• _WORK INSTRUCTIONS_
Leaving the pictures aside, restate all of the data exactly.

[Entries taken from a collection]

*** Block opens ***

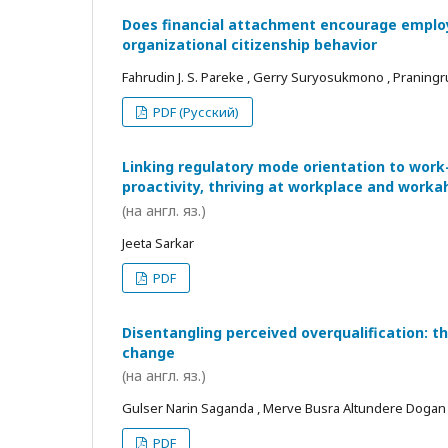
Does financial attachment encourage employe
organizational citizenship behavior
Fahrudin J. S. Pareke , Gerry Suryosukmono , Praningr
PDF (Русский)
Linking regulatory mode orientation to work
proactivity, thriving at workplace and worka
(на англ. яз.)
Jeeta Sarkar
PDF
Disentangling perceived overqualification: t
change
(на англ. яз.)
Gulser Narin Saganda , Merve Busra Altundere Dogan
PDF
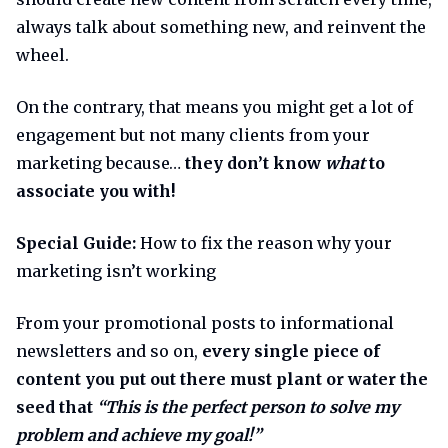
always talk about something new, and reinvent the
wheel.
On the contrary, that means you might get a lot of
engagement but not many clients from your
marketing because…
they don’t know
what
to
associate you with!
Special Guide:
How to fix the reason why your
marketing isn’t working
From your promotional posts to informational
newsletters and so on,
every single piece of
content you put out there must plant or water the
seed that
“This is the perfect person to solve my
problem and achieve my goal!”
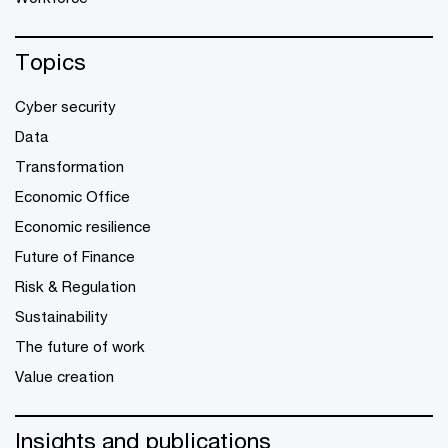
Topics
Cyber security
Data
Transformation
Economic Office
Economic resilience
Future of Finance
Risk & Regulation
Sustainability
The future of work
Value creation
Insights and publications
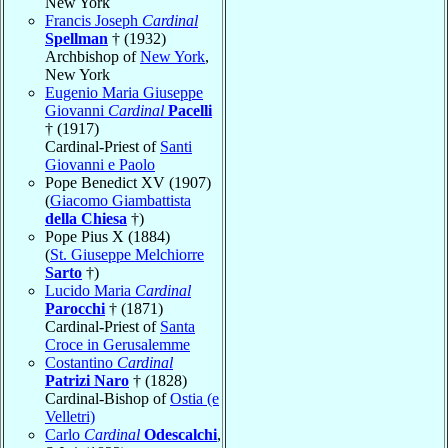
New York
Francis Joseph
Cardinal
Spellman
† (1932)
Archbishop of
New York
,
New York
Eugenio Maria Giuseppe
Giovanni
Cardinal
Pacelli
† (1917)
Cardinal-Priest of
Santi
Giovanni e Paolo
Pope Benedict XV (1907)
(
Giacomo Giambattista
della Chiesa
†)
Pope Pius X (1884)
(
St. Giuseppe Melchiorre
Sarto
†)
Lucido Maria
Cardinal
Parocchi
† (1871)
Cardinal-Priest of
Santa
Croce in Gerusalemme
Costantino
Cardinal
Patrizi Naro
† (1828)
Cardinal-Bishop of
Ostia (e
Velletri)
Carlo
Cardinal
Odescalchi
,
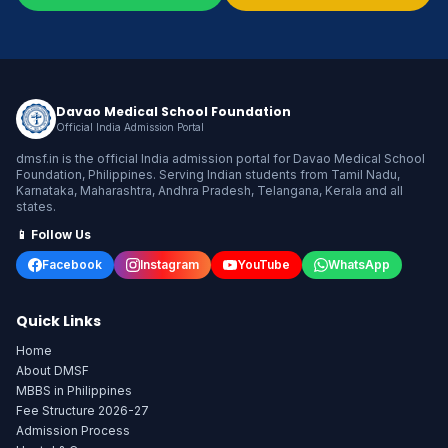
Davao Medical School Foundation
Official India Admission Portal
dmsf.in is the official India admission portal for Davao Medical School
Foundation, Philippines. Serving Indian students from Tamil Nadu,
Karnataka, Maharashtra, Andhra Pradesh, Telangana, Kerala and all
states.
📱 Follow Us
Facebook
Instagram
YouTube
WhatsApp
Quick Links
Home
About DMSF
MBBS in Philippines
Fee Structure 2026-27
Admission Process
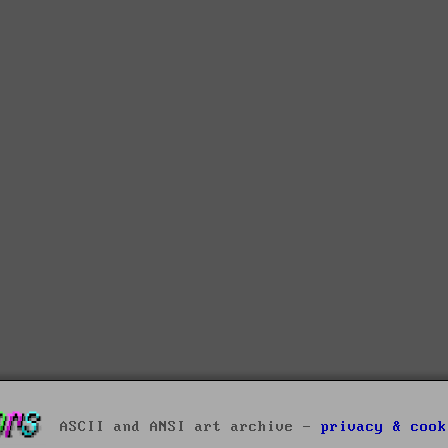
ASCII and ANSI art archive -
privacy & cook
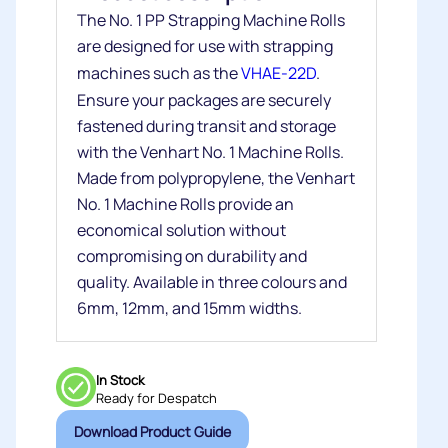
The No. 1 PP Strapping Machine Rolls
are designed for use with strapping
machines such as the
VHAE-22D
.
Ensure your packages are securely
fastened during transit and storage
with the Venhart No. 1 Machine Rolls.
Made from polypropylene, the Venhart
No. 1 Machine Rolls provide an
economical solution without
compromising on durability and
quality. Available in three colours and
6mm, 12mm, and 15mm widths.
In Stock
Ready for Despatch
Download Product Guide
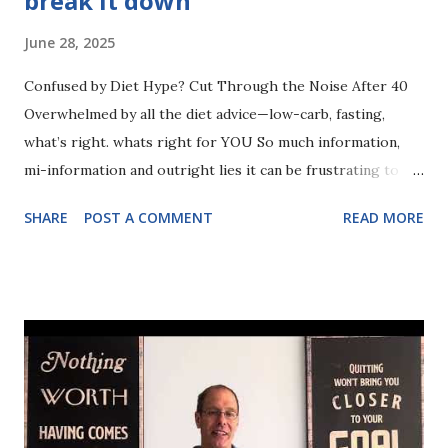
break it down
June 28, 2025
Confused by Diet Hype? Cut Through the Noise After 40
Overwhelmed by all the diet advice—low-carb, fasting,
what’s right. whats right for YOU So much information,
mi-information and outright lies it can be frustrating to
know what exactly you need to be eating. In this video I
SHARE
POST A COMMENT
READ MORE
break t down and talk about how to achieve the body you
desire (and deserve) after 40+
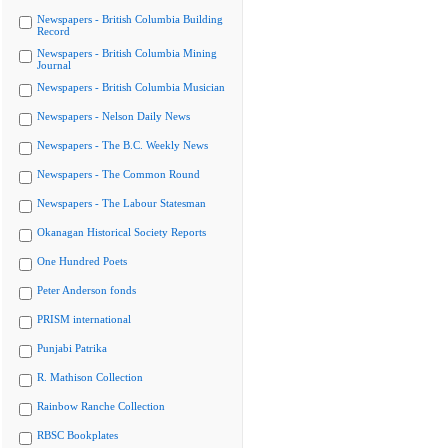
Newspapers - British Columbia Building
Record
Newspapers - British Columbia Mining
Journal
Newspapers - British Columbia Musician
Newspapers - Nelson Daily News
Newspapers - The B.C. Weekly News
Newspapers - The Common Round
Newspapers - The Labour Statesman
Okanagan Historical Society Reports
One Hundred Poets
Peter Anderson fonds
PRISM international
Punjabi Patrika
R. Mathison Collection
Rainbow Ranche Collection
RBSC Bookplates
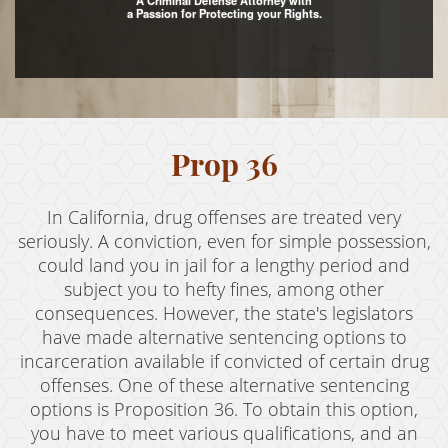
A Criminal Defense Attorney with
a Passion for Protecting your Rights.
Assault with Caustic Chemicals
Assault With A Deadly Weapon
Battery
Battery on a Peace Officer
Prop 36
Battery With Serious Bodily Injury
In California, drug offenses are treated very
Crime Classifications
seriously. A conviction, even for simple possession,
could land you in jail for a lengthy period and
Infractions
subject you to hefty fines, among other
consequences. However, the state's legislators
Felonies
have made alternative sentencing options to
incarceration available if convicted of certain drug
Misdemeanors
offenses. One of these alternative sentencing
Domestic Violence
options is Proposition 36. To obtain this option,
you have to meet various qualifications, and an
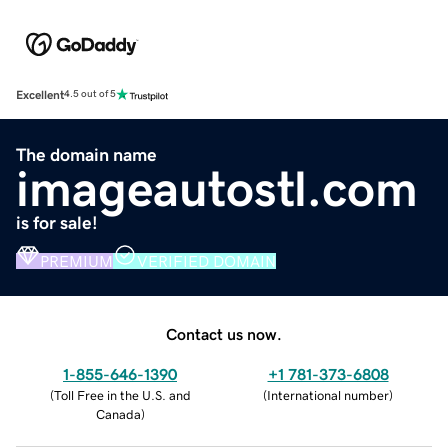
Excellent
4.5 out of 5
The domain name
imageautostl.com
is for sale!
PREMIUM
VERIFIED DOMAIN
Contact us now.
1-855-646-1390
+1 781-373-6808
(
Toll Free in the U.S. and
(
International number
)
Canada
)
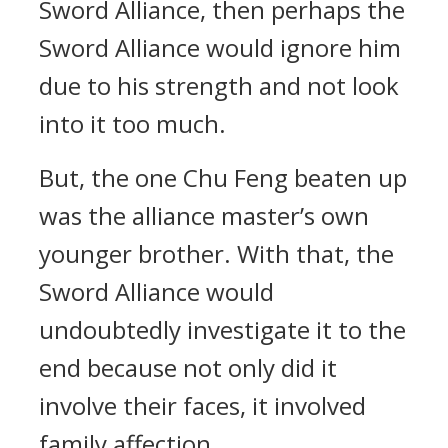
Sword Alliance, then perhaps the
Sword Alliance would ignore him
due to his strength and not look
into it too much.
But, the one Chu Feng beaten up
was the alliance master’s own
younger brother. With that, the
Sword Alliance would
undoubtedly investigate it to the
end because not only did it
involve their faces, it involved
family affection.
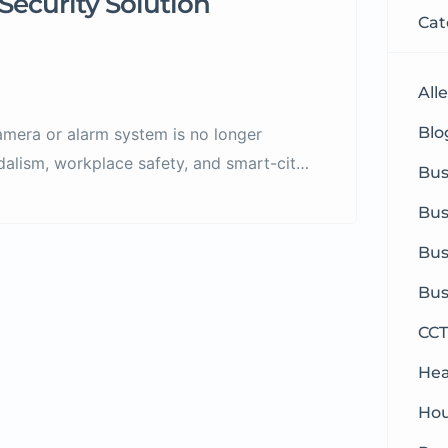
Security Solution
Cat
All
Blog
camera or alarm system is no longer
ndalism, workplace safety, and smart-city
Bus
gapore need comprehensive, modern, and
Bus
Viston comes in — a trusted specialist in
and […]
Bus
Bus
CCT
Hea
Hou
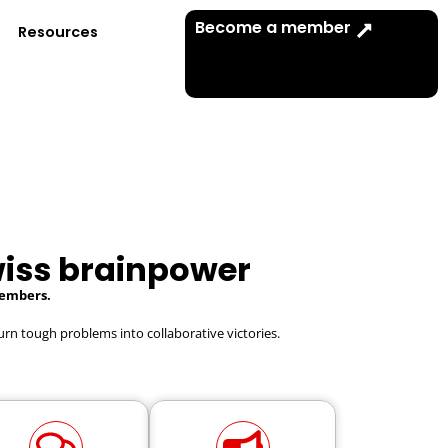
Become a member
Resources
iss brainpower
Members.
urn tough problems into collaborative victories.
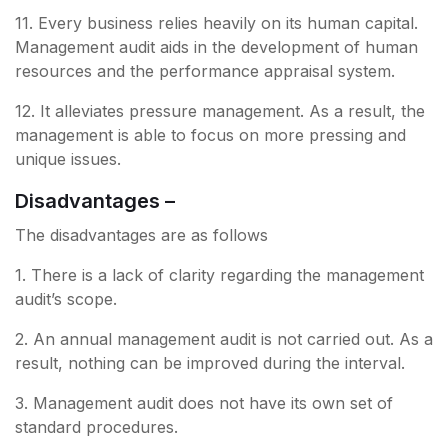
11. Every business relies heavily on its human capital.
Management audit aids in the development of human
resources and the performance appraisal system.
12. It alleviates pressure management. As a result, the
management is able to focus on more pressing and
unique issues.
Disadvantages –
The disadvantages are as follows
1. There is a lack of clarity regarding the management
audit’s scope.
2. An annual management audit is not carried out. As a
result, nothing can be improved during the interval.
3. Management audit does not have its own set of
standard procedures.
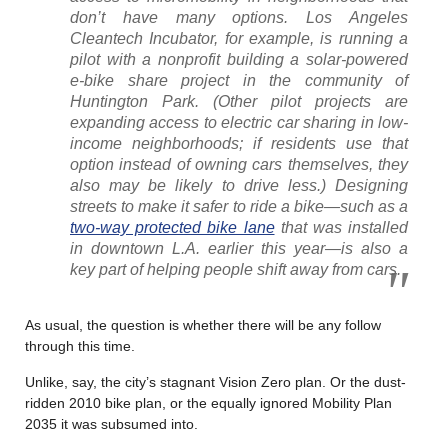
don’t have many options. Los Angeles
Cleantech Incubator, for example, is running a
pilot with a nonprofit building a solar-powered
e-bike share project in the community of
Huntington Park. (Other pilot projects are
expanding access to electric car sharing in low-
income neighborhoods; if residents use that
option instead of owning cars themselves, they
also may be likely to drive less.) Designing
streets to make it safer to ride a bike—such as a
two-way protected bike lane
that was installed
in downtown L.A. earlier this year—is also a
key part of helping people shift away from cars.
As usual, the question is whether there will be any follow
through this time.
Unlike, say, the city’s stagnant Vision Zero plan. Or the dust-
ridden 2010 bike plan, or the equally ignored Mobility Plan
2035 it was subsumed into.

*** Block closes ***

• _TASK SOLUTION_
Does financial attachment encourage employe
organizational citizenship behavior
Fahrudin J. S. Pareke , Gerry Suryosukmono , Praningr
PDF (Русский)
Linking regulatory mode orientation to work
proactivity, thriving at workplace and worka
(на англ. яз.)
Jeeta Sarkar
PDF
Disentangling perceived overqualification: t
change
(на англ. яз.)
Gulser Narin Saganda , Merve Busra Altundere Dogan
PDF
always talk about something new, and reinvent the
wheel.
On the contrary, that means you might get a lot of
engagement but not many clients from your
marketing because…
they don’t know
what
to
associate you with!
Special Guide:
How to fix the reason why your
marketing isn’t working
From your promotional posts to informational
newsletters and so on,
every single piece of
content you put out there must plant or water the
seed that
“This is the perfect person to solve my
problem and achieve my goal!”
Topics
Cyber security
Data
Transformation
Economic Office
Economic resilience
Future of Finance
Risk & Regulation
Sustainability
The future of work
Value creation
Insights and publications
New York
Francis Joseph
Cardinal
Spellman
† (1932)
Archbishop of
New York
,
New York
Eugenio Maria Giuseppe
Giovanni
Cardinal
Pacelli
† (1917)
Cardinal-Priest of
Santi
Giovanni e Paolo
Pope Benedict XV (1907)
(
Giacomo Giambattista
della Chiesa
†)
Pope Pius X (1884)
(
St. Giuseppe Melchiorre
Sarto
†)
Lucido Maria
Cardinal
Parocchi
† (1871)
Cardinal-Priest of
Santa
Croce in Gerusalemme
Costantino
Cardinal
Patrizi Naro
† (1828)
Cardinal-Bishop of
Ostia (e
Velletri)
Carlo
Cardinal
Odescalchi
,
Davao Medical School Foundation
Official India Admission Portal
dmsf.in is the official India admission portal for Davao Medical School
Foundation, Philippines. Serving Indian students from Tamil Nadu,
Karnataka, Maharashtra, Andhra Pradesh, Telangana, Kerala and all
states.
📱 Follow Us
Facebook
Instagram
YouTube
WhatsApp
Quick Links
Home
About DMSF
MBBS in Philippines
Fee Structure 2026-27
Admission Process
ASCII and ANSI art archive -
privacy & cook
The No. 1 PP Strapping Machine Rolls
are designed for use with strapping
machines such as the
VHAE-22D
.
Ensure your packages are securely
fastened during transit and storage
with the Venhart No. 1 Machine Rolls.
Made from polypropylene, the Venhart
No. 1 Machine Rolls provide an
economical solution without
compromising on durability and
quality. Available in three colours and
6mm, 12mm, and 15mm widths.
In Stock
Ready for Despatch
Download Product Guide
break it down
June 28, 2025
Confused by Diet Hype? Cut Through the Noise After 40
Overwhelmed by all the diet advice—low-carb, fasting,
what’s right. whats right for YOU So much information,
mi-information and outright lies it can be frustrating to
know what exactly you need to be eating. In this video I
SHARE
POST A COMMENT
READ MORE
break t down and talk about how to achieve the body you
desire (and deserve) after 40+
Newspapers - British Columbia Building
Record
Newspapers - British Columbia Mining
Journal
Newspapers - British Columbia Musician
Newspapers - Nelson Daily News
Newspapers - The B.C. Weekly News
Newspapers - The Common Round
Newspapers - The Labour Statesman
Okanagan Historical Society Reports
One Hundred Poets
Peter Anderson fonds
PRISM international
Punjabi Patrika
R. Mathison Collection
Rainbow Ranche Collection
RBSC Bookplates
A Criminal Defense Attorney with
a Passion for Protecting your Rights.
Assault with Caustic Chemicals
Assault With A Deadly Weapon
Battery
Battery on a Peace Officer
Prop 36
Battery With Serious Bodily Injury
In California, drug offenses are treated very
Crime Classifications
seriously. A conviction, even for simple possession,
could land you in jail for a lengthy period and
Infractions
subject you to hefty fines, among other
consequences. However, the state's legislators
Felonies
have made alternative sentencing options to
incarceration available if convicted of certain drug
Misdemeanors
offenses. One of these alternative sentencing
Domestic Violence
options is Proposition 36. To obtain this option,
you have to meet various qualifications, and an
Excellent
4.5 out of 5
The domain name
imageautostl.com
is for sale!
PREMIUM
VERIFIED DOMAIN
Contact us now.
1-855-646-1390
+1 781-373-6808
(
Toll Free in the U.S. and
(
International number
)
Canada
)
Sword Alliance, then perhaps the
Sword Alliance would ignore him
due to his strength and not look
into it too much.
But, the one Chu Feng beaten up
was the alliance master’s own
younger brother. With that, the
Sword Alliance would
undoubtedly investigate it to the
end because not only did it
involve their faces, it involved
family affection.
Security Solution
Cat
All
Blog
camera or alarm system is no longer
ndalism, workplace safety, and smart-city
Bus
gapore need comprehensive, modern, and
Bus
Viston comes in — a trusted specialist in
and […]
Bus
Bus
CCT
Hea
Hou
Become a member
Resources
iss brainpower
Members.
urn tough problems into collaborative victories.
11. Every business relies heavily on its human capital.
Management audit aids in the development of human
resources and the performance appraisal system.
12. It alleviates pressure management. As a result, the
management is able to focus on more pressing and
unique issues.
Disadvantages –
The disadvantages are as follows
1. There is a lack of clarity regarding the management
audit’s scope.
2. An annual management audit is not carried out. As a
result, nothing can be improved during the interval.
3. Management audit does not have its own set of
standard procedures.
don’t have many options. Los Angeles
Cleantech Incubator, for example, is running a
pilot with a nonprofit building a solar-powered
e-bike share project in the community of
Huntington Park. (Other pilot projects are
expanding access to electric car sharing in low-
income neighborhoods; if residents use that
option instead of owning cars themselves, they
also may be likely to drive less.) Designing
streets to make it safer to ride a bike—such as a
two-way protected bike lane
that was installed
in downtown L.A. earlier this year—is also a
key part of helping people shift away from cars.
As usual, the question is whether there will be any follow
through this time.
Unlike, say, the city’s stagnant Vision Zero plan. Or the dust-
ridden 2010 bike plan, or the equally ignored Mobility Plan
2035 it was subsumed into.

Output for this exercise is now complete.